=== Section Start ===
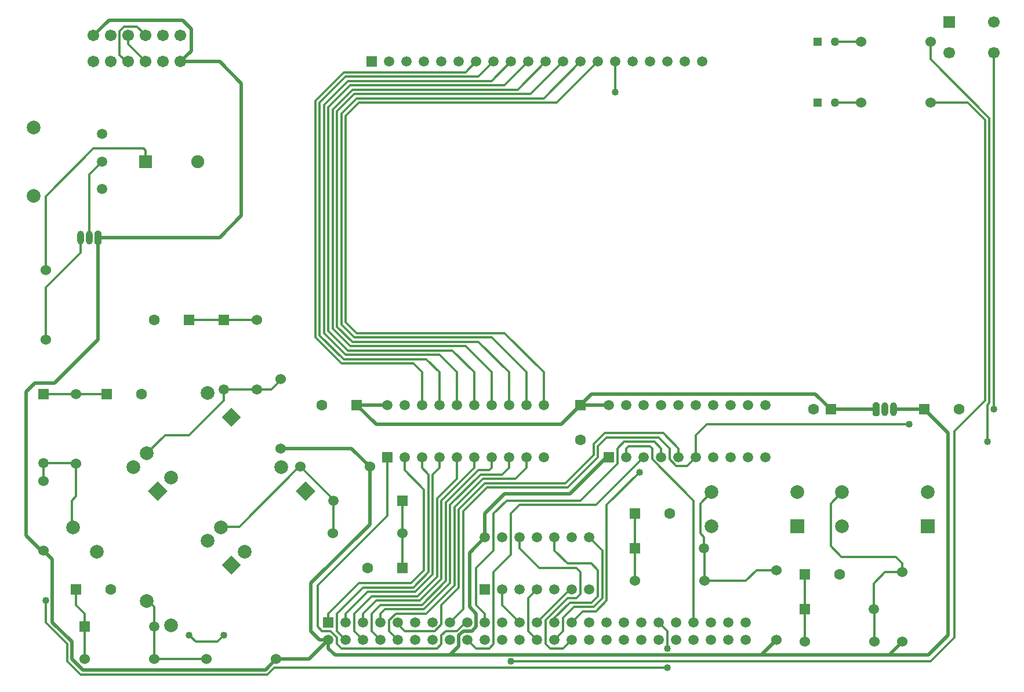
<source format=gbr>
G04 DipTrace 2.4.0.2*
%INTop.gbr*%
%MOIN*%
%ADD13C,0.02*%
%ADD14C,0.013*%
%ADD18C,0.063*%
%ADD19R,0.063X0.063*%
%ADD20R,0.0591X0.0591*%
%ADD21C,0.0591*%
%ADD22C,0.05*%
%ADD23R,0.05X0.05*%
%ADD25R,0.0748X0.0748*%
%ADD26C,0.0748*%
%ADD27O,0.0394X0.0787*%
%ADD28C,0.06*%
%ADD29C,0.06*%
%ADD30C,0.0787*%
%ADD31R,0.0787X0.0787*%
%ADD32R,0.0669X0.0669*%
%ADD33C,0.0669*%
%ADD34C,0.067*%
%ADD35C,0.04*%
%FSLAX44Y44*%
G04*
G70*
G90*
G75*
G01*
%LNTop*%
%LPD*%
X18940Y5315D2*
D13*
X20815D1*
X21940Y6440D1*
X18940Y5315D2*
X18315Y4690D1*
X7815D1*
X7190Y5315D1*
Y6315D1*
X6065Y7440D1*
Y11065D1*
X5565Y11565D1*
X5440D1*
X4565Y12440D1*
Y20690D1*
X5065Y21190D1*
X6190D1*
X8690Y23690D1*
Y29565D1*
X56190Y19690D2*
X54440D1*
X47690Y6440D2*
X46815Y5565D1*
X28940D1*
X22315D1*
X21940Y5940D1*
Y6440D1*
X46815Y5565D2*
X54190D1*
X54940Y6315D1*
X21940Y6440D2*
X21440D1*
X20940Y6940D1*
Y9690D1*
X24315Y13065D1*
Y16377D1*
X23252Y17440D1*
X19190D1*
X8440Y41180D2*
X9325Y42065D1*
X13565D1*
X14065Y41565D1*
Y40305D1*
X13440Y39680D1*
X54190Y5565D2*
X56440D1*
X57565Y6690D1*
Y18315D1*
X56190Y19690D1*
X30940Y12315D2*
Y13690D1*
X32065Y14815D1*
X35815D1*
X37940Y16940D1*
X38065D1*
X28940Y5565D2*
X29440Y6065D1*
Y6690D1*
X29690Y6940D1*
X30190D1*
X30440Y7190D1*
Y7940D1*
X30065Y8315D1*
Y11440D1*
X30940Y12315D1*
X8690Y29565D2*
X15690D1*
X16940Y30815D1*
Y38440D1*
X15690Y39690D1*
X13450D1*
X13440Y39680D1*
X25940Y7440D2*
D14*
Y7315D1*
X26315Y6940D1*
X28065D1*
X28440Y7315D1*
Y8440D1*
X29440Y9440D1*
Y13940D1*
X30940Y15440D1*
X35565D1*
X37190Y17065D1*
Y17690D1*
X37815Y18315D1*
X41190D1*
X42065Y17440D1*
Y16940D1*
X39565Y9815D2*
Y11690D1*
Y13690D2*
Y11690D1*
X43565Y9815D2*
Y11666D1*
X43541Y11690D1*
X43565Y9815D2*
X45940D1*
X46565Y10440D1*
X47690D1*
X43541Y11690D2*
Y12339D1*
X43315Y12565D1*
Y14260D1*
X43979Y14924D1*
X7690Y29565D2*
Y28690D1*
X5690Y26690D1*
Y23690D1*
X8190Y29565D2*
Y33190D1*
X8940Y33940D1*
X49315Y10190D2*
Y8190D1*
Y6315D1*
X53315D2*
Y8166D1*
X53291Y8190D1*
Y9666D1*
X53940Y10315D1*
X54940D1*
Y10815D1*
X54565Y11190D1*
X51440D1*
X50815Y11815D1*
Y14260D1*
X51479Y14924D1*
X26315Y16940D2*
Y16190D1*
X27440Y15065D1*
Y10440D1*
X26690Y9690D1*
X23690D1*
X21940Y7940D1*
Y7440D1*
X27315Y16940D2*
Y16315D1*
X27690Y15940D1*
Y10315D1*
X26815Y9440D1*
X23940D1*
X22440Y7940D1*
Y6940D1*
X22940Y6440D1*
X28315Y16940D2*
Y16315D1*
X27940Y15940D1*
Y10190D1*
X26940Y9190D1*
X24190D1*
X22940Y7940D1*
Y7440D1*
X23940Y6440D2*
X23440Y6940D1*
Y7940D1*
X24440Y8940D1*
X27065D1*
X28190Y10065D1*
Y14565D1*
X29315Y15690D1*
Y16940D1*
X23940Y7440D2*
Y7940D1*
X24690Y8690D1*
X27190D1*
X28440Y9940D1*
Y14440D1*
X30315Y16315D1*
Y16940D1*
X24940Y6440D2*
X24440Y6940D1*
Y7940D1*
X24940Y8440D1*
X27315D1*
X28690Y9815D1*
Y14315D1*
X30565Y16190D1*
X31190D1*
X31315Y16315D1*
Y16940D1*
X24940Y7440D2*
Y7940D1*
X25190Y8190D1*
X27440D1*
X28940Y9690D1*
Y14190D1*
X30690Y15940D1*
X31940D1*
X32315Y16315D1*
Y16940D1*
X25940Y6440D2*
X25440Y6940D1*
Y7565D1*
X25815Y7940D1*
X27565D1*
X29190Y9565D1*
Y14065D1*
X30815Y15690D1*
X32690D1*
X33315Y16315D1*
Y16940D1*
X38440Y37940D2*
Y39690D1*
X28315Y19940D2*
Y21815D1*
X27565Y22565D1*
X22815D1*
X21440Y23940D1*
Y37315D1*
X22940Y38815D1*
X30565D1*
X31440Y39690D1*
X29315Y19940D2*
Y21815D1*
X28315Y22815D1*
X22940D1*
X21690Y24065D1*
Y37190D1*
X23065Y38565D1*
X31315D1*
X32440Y39690D1*
X30315Y19940D2*
Y21815D1*
X29065Y23065D1*
X23065D1*
X21940Y24190D1*
Y37065D1*
X23190Y38315D1*
X32065D1*
X33440Y39690D1*
X31315Y19940D2*
Y21815D1*
X29815Y23315D1*
X23190D1*
X22190Y24315D1*
Y36940D1*
X23315Y38065D1*
X32815D1*
X34440Y39690D1*
X32315Y19940D2*
Y21815D1*
X30565Y23565D1*
X23315D1*
X22440Y24440D1*
Y36815D1*
X23440Y37815D1*
X33565D1*
X35440Y39690D1*
X33315Y19940D2*
Y21815D1*
X31315Y23815D1*
X23440D1*
X22690Y24565D1*
Y36690D1*
X23565Y37565D1*
X34315D1*
X36440Y39690D1*
X34315Y19940D2*
Y21815D1*
X32065Y24065D1*
X23565D1*
X22940Y24690D1*
Y36565D1*
X23690Y37315D1*
X35065D1*
X37440Y39690D1*
X27315Y19940D2*
Y21815D1*
X26815Y22315D1*
X22690D1*
X21190Y23815D1*
Y37440D1*
X22815Y39065D1*
X29815D1*
X30440Y39690D1*
X42940Y7440D2*
Y14440D1*
X40565Y16815D1*
Y17440D1*
X40440Y17565D1*
X39190D1*
X39065Y17440D1*
Y16940D1*
X7440Y9315D2*
Y8440D1*
X7940Y7940D1*
Y7190D1*
Y5315D1*
X11916Y7190D2*
Y5339D1*
X11940Y5315D1*
X14940D1*
X11916Y7190D2*
Y8339D1*
X11690Y8565D1*
X11423D1*
X11504Y8646D1*
X32440Y5190D2*
X56565D1*
X57940Y6565D1*
Y18440D1*
X59690Y20190D1*
Y36315D1*
X58690Y37315D1*
X56565D1*
X51060Y40815D2*
X52565D1*
X5565Y20565D2*
X7440D1*
X9190D1*
X5565Y16589D2*
X7416D1*
X7440Y16565D1*
X5565Y16589D2*
Y15565D1*
X7440Y16565D2*
Y14690D1*
X7190Y14440D1*
Y12896D1*
X7254D1*
X29940Y7440D2*
X29815D1*
X29315Y6940D1*
X28690D1*
X28440Y6690D1*
Y6190D1*
X28190Y5940D1*
X22690D1*
X22440Y6190D1*
Y6565D1*
X22065Y6940D1*
X21565D1*
X21315Y7190D1*
Y9565D1*
X25315Y13565D1*
Y16940D1*
X51065Y37315D2*
X52565D1*
X31940Y9315D2*
Y8440D1*
X32940Y7440D1*
X33940Y6440D2*
X33440Y6940D1*
Y8815D1*
X33940Y9315D1*
Y7440D2*
X35815Y9315D1*
X35940D1*
X34940Y6440D2*
X35440Y6940D1*
Y7690D1*
X36065Y8315D1*
X37190D1*
X37690Y8815D1*
Y11565D1*
X36940Y12315D1*
X34940Y7440D2*
Y7690D1*
X35815Y8565D1*
X37065D1*
X37440Y8940D1*
Y10440D1*
X37065Y10815D1*
X35690D1*
X34940Y11565D1*
Y12315D1*
X35940Y6440D2*
X35440Y5940D1*
X34690D1*
X34440Y6190D1*
Y7565D1*
X35690Y8815D1*
X36190D1*
X36440Y9065D1*
Y10315D1*
X36190Y10565D1*
X34065D1*
X32940Y11690D1*
Y12315D1*
X35940Y7440D2*
X36565Y8065D1*
X37315D1*
X37940Y8690D1*
Y14190D1*
X39815Y16065D1*
X59815Y17815D2*
Y19940D1*
X59940Y20065D1*
Y36440D1*
X56565Y39815D1*
Y40815D1*
X10440Y41180D2*
Y40680D1*
X11440Y39680D1*
Y41180D2*
X11575Y41315D1*
X11315D1*
X10940Y41690D1*
X10190D1*
X9940Y41440D1*
Y40065D1*
X10325Y39680D1*
X10440D1*
X40940Y7440D2*
X41440Y6940D1*
Y5940D1*
Y4815D2*
X18815D1*
X18440Y4440D1*
X7690D1*
X6940Y5190D1*
Y6190D1*
X5690Y7440D1*
Y8690D1*
X30940Y7440D2*
Y7940D1*
X30440Y8440D1*
Y10565D1*
X31440Y11565D1*
Y13690D1*
X32190Y14440D1*
X36440D1*
X38565Y16565D1*
Y17440D1*
X38940Y17815D1*
X40690D1*
X41065Y17440D1*
Y16940D1*
X36440Y19940D2*
D13*
X38065D1*
X23570D2*
X25315D1*
X23570D2*
X24695Y18815D1*
X35315D1*
X36440Y19940D1*
X50815Y19690D2*
X53440D1*
X50815D2*
X49940Y20565D1*
X37065D1*
X36440Y19940D1*
X28940Y7440D2*
D14*
X29690Y8190D1*
Y13815D1*
X31065Y15190D1*
X35690D1*
X37440Y16940D1*
Y17565D1*
X37940Y18065D1*
X40940D1*
X41565Y17440D1*
Y16815D1*
X41940Y16440D1*
X42565D1*
X43065Y16940D1*
Y18190D1*
X43690Y18815D1*
X55315D1*
X60190Y19690D2*
Y40190D1*
X26190Y14440D2*
Y12565D1*
Y10565D1*
X20315Y16377D2*
X22214Y14479D1*
Y14440D1*
X15754Y12896D2*
Y12940D1*
X16815D1*
X20252Y16377D1*
X20315D1*
X22214Y14440D2*
Y12589D1*
X22190Y12565D1*
X29940Y6440D2*
X30440Y5940D1*
X31190D1*
X31440Y6190D1*
Y10315D1*
X32440Y11315D1*
Y13690D1*
X32940Y14190D1*
X37315D1*
X40065Y16940D1*
X5690Y27690D2*
Y31940D1*
X8440Y34690D1*
X11315D1*
X11444Y34561D1*
Y33940D1*
X13940Y24815D2*
X15940D1*
X17815D1*
X15940Y6690D2*
X15565Y6315D1*
X14315D1*
X13940Y6690D1*
X15940Y20839D2*
X17791D1*
X17815Y20815D1*
X15940Y20839D2*
Y20190D1*
X13940Y18190D1*
X12548D1*
X11504Y17146D1*
X17815Y20815D2*
X18658D1*
X19190Y21347D1*
Y21440D1*
D35*
X38440Y37940D3*
X32440Y5190D3*
X39815Y16065D3*
X59815Y17815D3*
X41440Y5940D3*
Y4815D3*
X5690Y8690D3*
X55315Y18815D3*
X60190Y19690D3*
X15940Y6690D3*
X13940D3*
D18*
X11940Y24815D3*
D19*
X13940D3*
D18*
X9440Y9315D3*
D19*
X7440D3*
D18*
X11190Y20565D3*
D19*
X9190D3*
D18*
X24190Y10565D3*
D19*
X26190D3*
D18*
X41565Y13690D3*
D19*
X39565D3*
D18*
X51315Y10190D3*
D19*
X49315D3*
D18*
X49815Y19690D3*
D19*
X50815D3*
D18*
X58190D3*
D19*
X56190D3*
D18*
X21570Y19940D3*
D19*
X23570D3*
D18*
X36440Y17940D3*
D19*
Y19940D3*
D20*
X15940Y24815D3*
D21*
Y20839D3*
D20*
X7940Y7190D3*
D21*
X11916D3*
D20*
X5565Y20565D3*
D21*
Y16589D3*
D20*
X26190Y14440D3*
D21*
X22214D3*
D20*
X39565Y11690D3*
D21*
X43541D3*
D20*
X49315Y8190D3*
D21*
X53291D3*
D22*
X51060Y40815D3*
D23*
X50060D3*
D22*
X51065Y37315D3*
D23*
X50065D3*
D20*
X21940Y7440D3*
D21*
Y6440D3*
X22940Y7440D3*
Y6440D3*
X23940Y7440D3*
Y6440D3*
X24940Y7440D3*
Y6440D3*
X25940Y7440D3*
Y6440D3*
X26940Y7440D3*
Y6440D3*
X27940Y7440D3*
Y6440D3*
X28940Y7440D3*
Y6440D3*
X29940Y7440D3*
Y6440D3*
X30940Y7440D3*
Y6440D3*
X31940Y7440D3*
Y6440D3*
X32940Y7440D3*
Y6440D3*
X33940Y7440D3*
Y6440D3*
X34940Y7440D3*
Y6440D3*
X35940Y7440D3*
Y6440D3*
X36940Y7440D3*
Y6440D3*
X37940Y7440D3*
Y6440D3*
X38940Y7440D3*
Y6440D3*
X39940Y7440D3*
Y6440D3*
X40940Y7440D3*
Y6440D3*
X41940Y7440D3*
Y6440D3*
X42940Y7440D3*
Y6440D3*
X43940Y7440D3*
Y6440D3*
X44940Y7440D3*
Y6440D3*
X45940Y7440D3*
Y6440D3*
D20*
X24440Y39690D3*
D21*
X25440D3*
X26440D3*
X27440D3*
X28440D3*
X29440D3*
X30440D3*
X31440D3*
X32440D3*
X33440D3*
X34440D3*
X35440D3*
X36440D3*
X37440D3*
X38440D3*
X39440D3*
X40440D3*
X41440D3*
X42440D3*
X43440D3*
D25*
X11444Y33940D3*
D26*
X14436D3*
G36*
X8887Y29860D2*
X8788Y29959D1*
X8592D1*
X8493Y29860D1*
Y29270D1*
X8592Y29171D1*
X8788D1*
X8887Y29270D1*
Y29860D1*
G37*
D27*
X8190Y29565D3*
X7690D3*
D28*
X19190Y17440D3*
D29*
Y21440D3*
D28*
X17815Y24815D3*
D29*
Y20815D3*
D28*
X18940Y5315D3*
D29*
X14940D3*
D28*
X7940D3*
D29*
X11940D3*
D28*
X5565Y11565D3*
D29*
Y15565D3*
D28*
X7440Y20565D3*
D29*
Y16565D3*
D28*
X24315Y16377D3*
D29*
X20315D3*
D28*
X26190Y12565D3*
D29*
X22190D3*
D28*
X47690Y6440D3*
D29*
Y10440D3*
D28*
X39565Y9815D3*
D29*
X43565D3*
D28*
X54940Y6315D3*
D29*
Y10315D3*
D28*
X49315Y6315D3*
D29*
X53315D3*
D28*
X52565Y37315D3*
D29*
X56565D3*
D28*
X52565Y40815D3*
D29*
X56565D3*
D28*
X5690Y23690D3*
D29*
Y27690D3*
D21*
X8940Y35515D3*
Y33940D3*
Y32365D3*
D30*
X5003Y35909D3*
Y31971D3*
G36*
X15819Y19234D2*
X16376Y19791D1*
X16933Y19234D1*
X16376Y18677D1*
X15819Y19234D1*
G37*
D30*
X12896Y15754D3*
X14984Y20626D3*
X11504Y17146D3*
G36*
X15819Y10734D2*
X16376Y11291D1*
X16933Y10734D1*
X16376Y10177D1*
X15819Y10734D1*
G37*
D30*
X12896Y7254D3*
X14984Y12126D3*
X11504Y8646D3*
G36*
X11569Y14984D2*
X12126Y15541D1*
X12683Y14984D1*
X12126Y14427D1*
X11569Y14984D1*
G37*
D30*
X8646Y11504D3*
X10734Y16376D3*
X7254Y12896D3*
G36*
X20069Y14984D2*
X20626Y15541D1*
X21183Y14984D1*
X20626Y14427D1*
X20069Y14984D1*
G37*
D30*
X17146Y11504D3*
X19234Y16376D3*
X15754Y12896D3*
D31*
X48901Y12956D3*
D30*
X43979D3*
X48901Y14924D3*
X43979D3*
D31*
X56401Y12956D3*
D30*
X51479D3*
X56401Y14924D3*
X51479D3*
D32*
X57631Y41962D3*
D33*
Y40190D3*
X60190D3*
Y41962D3*
D20*
X30940Y9315D3*
D21*
X31940D3*
X32940D3*
X33940D3*
X34940D3*
X35940D3*
X36940D3*
Y12315D3*
X35940D3*
X34940D3*
X33940D3*
X32940D3*
X31940D3*
X30940D3*
D34*
X13440Y41180D3*
X12440D3*
X11440D3*
X10440D3*
X9440D3*
X8440D3*
X13440Y39680D3*
X12440D3*
X11440D3*
X10440D3*
X9440D3*
X8440D3*
D20*
X25315Y16940D3*
D21*
X26315D3*
X27315D3*
X28315D3*
X29315D3*
X30315D3*
X31315D3*
X32315D3*
X33315D3*
X34315D3*
X25315Y19940D3*
X26315D3*
X27315D3*
X28315D3*
X29315D3*
X30315D3*
X31315D3*
X32315D3*
X33315D3*
X34315D3*
D20*
X38065Y16940D3*
D21*
X39065D3*
X40065D3*
X41065D3*
X42065D3*
X43065D3*
X44065D3*
X45065D3*
X46065D3*
X47065D3*
X38065Y19940D3*
X39065D3*
X40065D3*
X41065D3*
X42065D3*
X43065D3*
X44065D3*
X45065D3*
X46065D3*
X47065D3*
G36*
X53243Y19395D2*
X53342Y19296D1*
X53538D1*
X53637Y19395D1*
Y19985D1*
X53538Y20084D1*
X53342D1*
X53243Y19985D1*
Y19395D1*
G37*
D27*
X53940Y19690D3*
X54440D3*
M02*

</source>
=== Section End ===
## Aim of the exercise
Restate word for word the lines in the material above from the one with "X17815Y24815D3*" to the one with "X16376Y19791D1*"; both of those lines count, and nothing else does.

## Written response
X17815Y24815D3*
D29*
Y20815D3*
D28*
X18940Y5315D3*
D29*
X14940D3*
D28*
X7940D3*
D29*
X11940D3*
D28*
X5565Y11565D3*
D29*
Y15565D3*
D28*
X7440Y20565D3*
D29*
Y16565D3*
D28*
X24315Y16377D3*
D29*
X20315D3*
D28*
X26190Y12565D3*
D29*
X22190D3*
D28*
X47690Y6440D3*
D29*
Y10440D3*
D28*
X39565Y9815D3*
D29*
X43565D3*
D28*
X54940Y6315D3*
D29*
Y10315D3*
D28*
X49315Y6315D3*
D29*
X53315D3*
D28*
X52565Y37315D3*
D29*
X56565D3*
D28*
X52565Y40815D3*
D29*
X56565D3*
D28*
X5690Y23690D3*
D29*
Y27690D3*
D21*
X8940Y35515D3*
Y33940D3*
Y32365D3*
D30*
X5003Y35909D3*
Y31971D3*
G36*
X15819Y19234D2*
X16376Y19791D1*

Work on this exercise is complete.